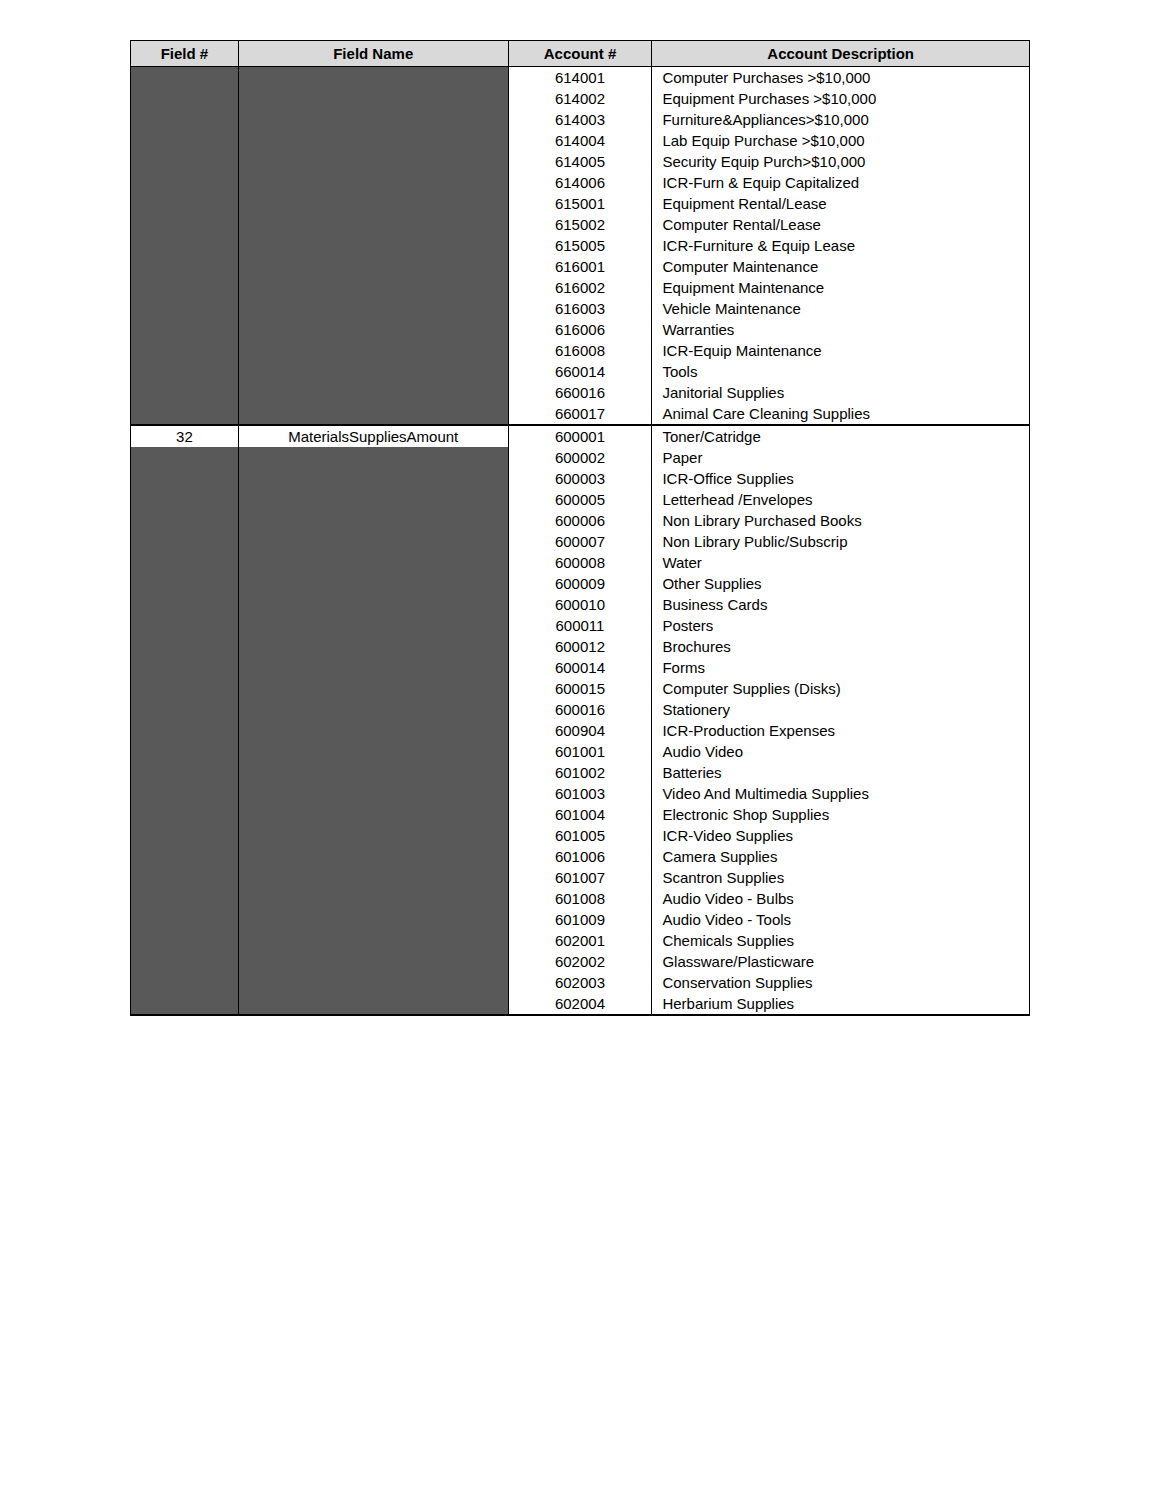| Field # | Field Name | Account # | Account Description |
| --- | --- | --- | --- |
| | | 614001 | Computer Purchases >$10,000 |
| | | 614002 | Equipment Purchases >$10,000 |
| | | 614003 | Furniture&Appliances>$10,000 |
| | | 614004 | Lab Equip Purchase >$10,000 |
| | | 614005 | Security Equip Purch>$10,000 |
| | | 614006 | ICR-Furn & Equip Capitalized |
| | | 615001 | Equipment Rental/Lease |
| | | 615002 | Computer Rental/Lease |
| | | 615005 | ICR-Furniture & Equip Lease |
| | | 616001 | Computer Maintenance |
| | | 616002 | Equipment Maintenance |
| | | 616003 | Vehicle Maintenance |
| | | 616006 | Warranties |
| | | 616008 | ICR-Equip Maintenance |
| | | 660014 | Tools |
| | | 660016 | Janitorial Supplies |
| | | 660017 | Animal Care Cleaning Supplies |
| 32 | MaterialsSuppliesAmount | 600001 | Toner/Catridge |
| | | 600002 | Paper |
| | | 600003 | ICR-Office Supplies |
| | | 600005 | Letterhead /Envelopes |
| | | 600006 | Non Library Purchased Books |
| | | 600007 | Non Library Public/Subscrip |
| | | 600008 | Water |
| | | 600009 | Other Supplies |
| | | 600010 | Business Cards |
| | | 600011 | Posters |
| | | 600012 | Brochures |
| | | 600014 | Forms |
| | | 600015 | Computer Supplies (Disks) |
| | | 600016 | Stationery |
| | | 600904 | ICR-Production Expenses |
| | | 601001 | Audio Video |
| | | 601002 | Batteries |
| | | 601003 | Video And Multimedia Supplies |
| | | 601004 | Electronic Shop Supplies |
| | | 601005 | ICR-Video Supplies |
| | | 601006 | Camera Supplies |
| | | 601007 | Scantron Supplies |
| | | 601008 | Audio Video - Bulbs |
| | | 601009 | Audio Video - Tools |
| | | 602001 | Chemicals Supplies |
| | | 602002 | Glassware/Plasticware |
| | | 602003 | Conservation Supplies |
| | | 602004 | Herbarium Supplies |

### [Instructions to follow]
Give again, word for word, the lines above from the first one through the one containing "Computer Maintenance |"; no pictures.

### [Completed task]
| Field # | Field Name | Account # | Account Description |
| --- | --- | --- | --- |
| | | 614001 | Computer Purchases >$10,000 |
| | | 614002 | Equipment Purchases >$10,000 |
| | | 614003 | Furniture&Appliances>$10,000 |
| | | 614004 | Lab Equip Purchase >$10,000 |
| | | 614005 | Security Equip Purch>$10,000 |
| | | 614006 | ICR-Furn & Equip Capitalized |
| | | 615001 | Equipment Rental/Lease |
| | | 615002 | Computer Rental/Lease |
| | | 615005 | ICR-Furniture & Equip Lease |
| | | 616001 | Computer Maintenance |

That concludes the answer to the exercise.